Mientras, organizaba mi pequeño programa de visita al Archivo Municipal para ver el discutido pergamino del Fuero; las iglesias bizantinas y gótico-primitivas de Baragaña, Santo Tomás de Sabugo, Capilla de los Alas, el ex convento de San Francisco, cuanto a media docena de casonas nobiliarias y a otras varias bellezas arquitectónicas, minuciosamente descriptas en la 'Historia' inédita de David Arias, sin olvidar tampoco los Caños, el Hospital de San Juan, la Malatería de la Magdalena, Puente de San Nicolás y el Cristo de Galiana, patrono de la villa...».

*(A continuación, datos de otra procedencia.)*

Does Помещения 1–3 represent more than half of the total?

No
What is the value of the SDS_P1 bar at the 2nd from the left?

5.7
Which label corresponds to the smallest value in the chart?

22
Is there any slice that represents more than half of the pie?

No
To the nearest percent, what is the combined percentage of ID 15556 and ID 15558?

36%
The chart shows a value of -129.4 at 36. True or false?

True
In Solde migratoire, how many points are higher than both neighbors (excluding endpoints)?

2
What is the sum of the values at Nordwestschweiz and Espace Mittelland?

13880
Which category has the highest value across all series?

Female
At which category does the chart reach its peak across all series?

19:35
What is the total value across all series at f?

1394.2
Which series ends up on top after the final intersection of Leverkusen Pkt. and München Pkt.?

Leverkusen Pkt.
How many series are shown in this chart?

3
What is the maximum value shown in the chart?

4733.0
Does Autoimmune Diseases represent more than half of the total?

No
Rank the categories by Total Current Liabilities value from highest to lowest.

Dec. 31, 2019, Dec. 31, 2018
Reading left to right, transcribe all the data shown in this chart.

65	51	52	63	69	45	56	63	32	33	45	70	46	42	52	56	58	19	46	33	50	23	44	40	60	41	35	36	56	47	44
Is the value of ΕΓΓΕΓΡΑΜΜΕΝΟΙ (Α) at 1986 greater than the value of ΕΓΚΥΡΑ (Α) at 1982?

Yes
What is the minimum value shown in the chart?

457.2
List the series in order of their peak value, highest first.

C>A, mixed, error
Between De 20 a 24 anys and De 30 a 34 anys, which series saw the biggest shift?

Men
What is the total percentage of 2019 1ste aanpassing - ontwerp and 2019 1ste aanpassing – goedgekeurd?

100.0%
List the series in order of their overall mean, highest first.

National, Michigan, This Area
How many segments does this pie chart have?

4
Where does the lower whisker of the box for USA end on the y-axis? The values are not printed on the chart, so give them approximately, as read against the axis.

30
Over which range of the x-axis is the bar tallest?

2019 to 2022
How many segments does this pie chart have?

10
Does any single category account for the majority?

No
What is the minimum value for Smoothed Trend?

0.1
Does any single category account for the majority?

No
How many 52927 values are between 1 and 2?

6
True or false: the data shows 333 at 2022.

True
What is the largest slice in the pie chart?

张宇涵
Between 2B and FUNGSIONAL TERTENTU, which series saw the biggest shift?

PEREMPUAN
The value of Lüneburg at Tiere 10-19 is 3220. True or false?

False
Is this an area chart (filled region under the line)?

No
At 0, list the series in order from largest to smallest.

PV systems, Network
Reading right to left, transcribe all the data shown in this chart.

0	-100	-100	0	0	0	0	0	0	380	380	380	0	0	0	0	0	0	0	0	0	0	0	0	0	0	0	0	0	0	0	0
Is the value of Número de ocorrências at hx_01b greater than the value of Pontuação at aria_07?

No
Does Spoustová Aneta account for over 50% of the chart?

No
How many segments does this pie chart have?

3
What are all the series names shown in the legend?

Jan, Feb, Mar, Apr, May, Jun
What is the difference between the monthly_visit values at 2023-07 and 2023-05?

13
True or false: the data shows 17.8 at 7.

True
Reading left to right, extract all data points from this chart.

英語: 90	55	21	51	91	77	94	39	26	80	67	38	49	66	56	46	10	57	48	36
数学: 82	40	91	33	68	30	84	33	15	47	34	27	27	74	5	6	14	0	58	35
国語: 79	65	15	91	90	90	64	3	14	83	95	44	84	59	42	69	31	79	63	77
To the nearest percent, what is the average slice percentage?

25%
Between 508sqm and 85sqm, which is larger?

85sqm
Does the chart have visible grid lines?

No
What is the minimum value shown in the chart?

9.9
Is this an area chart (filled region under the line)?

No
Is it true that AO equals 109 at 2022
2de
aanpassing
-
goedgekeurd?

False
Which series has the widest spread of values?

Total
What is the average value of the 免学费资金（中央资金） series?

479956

Posteriormente viajó en tranvía hasta el puerto de San Juan de Nieva y la playa de Salinas, donde gozó de una hermosa puesta de sol desde la Peñona. Y continúa su relato: «Mi hotel (se trata, sin duda, de la famosa fonda La Serrana) tenía a la sazón bastante gente, y estaba cerca de la iglesia de San Nicolás, donde antes había visto el sepulcro de don Pedro Méndez (Menéndez) de Avilés, conquistador de la Florida, que siguiera las huellas de mi paisano Ponce de León. Esperé, pues, para cenar, a que fuese más tarde y sólo quedasen en el comedor un grupo de toreros que se disponían, creo, a inaugurar al otro día una plazucha de madera en Grado, y dos o tres personajes más, perfectamente anodinos, mientras yo me iba al otro lado. Allí, a poco de haberme sentado, reparé en una mujer, solitaria también, y la que, no sólo no era
Como el milagro de la tía Andrea,
que es de Avilés, y, sin embargo, es fea
que dijo el pícaro de don Ramón de Campoamor, sino que me pareció tan maravillosamente hermosa, como ninguna de las hijas de Eva que tenía vistas en mi vida».
Con esta bella mujer partió Roso de Luna en automóvil, al día siguiente, camino de Grado, y el viaje se convirtió en una auténtica aventura onírica en la que aparecen los bosques encantados y las 'xanas' de la mitología popular asturiana.